Desde a minha adolescência, aprendi a regrar aqueles comentários que eram feitos a propósito das desconcertantes aparições de algumas figuras do sexo feminino. Hoje, mais maduro (não muito), considero sexista essa história dos rapazes/homens segredarem odes acerca das mamas ou do rabo de uma mulher que passa. Não acho bem. Na verdade, essa ritualizada afirmação da masculinidade, no fundo a afirmação da capacidade masculina de desejar, segue uma narrativa patriarcal em que a mulher é cosificada e despida (boa metáfora) de subjectividade perante um olhar sedento e conquistador do poderoso homem ( aquilo a que Donna Haraway chama conquering gaze from nowhere, para referir o modo como o olhar masculino se conflui com um olhar-de-Deus). No entanto, e em sentido inverso ao meu itinerário pessoal, venho assistindo ao modo crescente como as mulheres e a malta gay exaltam publicamente os gajos bons. Como as coisas não são simétricas, esse fenómeno tem uma leitura completamente diferente: representa um texto emancipatório em que expressão pública de determinadas avaliações estético-eróticas vê alargado o seu espectro de "autor@s", pessoas onde tais expressões foram - e são ainda - uma base de desqualificação (as acusações clásssicas: as levianas e os maricas).

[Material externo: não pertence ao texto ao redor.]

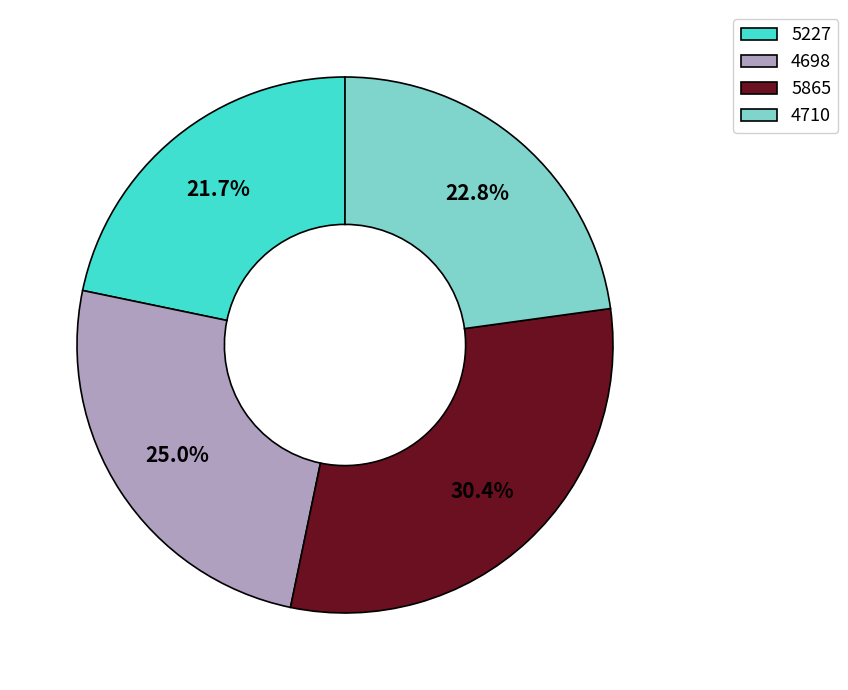

What percentage is NOT represented by 5865?

69.6%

Embora ache que às vezes é redutor pensar as pessoas como um corpo, não sou abolicionista, ou seja, mesmo perante esse espectro de uma indesejável des-subjectivização, não defendo o fim d@s estetas-eróticos-do-quotidiano. No entanto, hesito entre a ideia da desejável democratização dessas expressões e a percepção de que às vezes algo se perde nessa vocação para pensar corpos fora do contexto. Isto é, fora das complexidades de quem "lá mora" (passe o dualismo corpo-alma).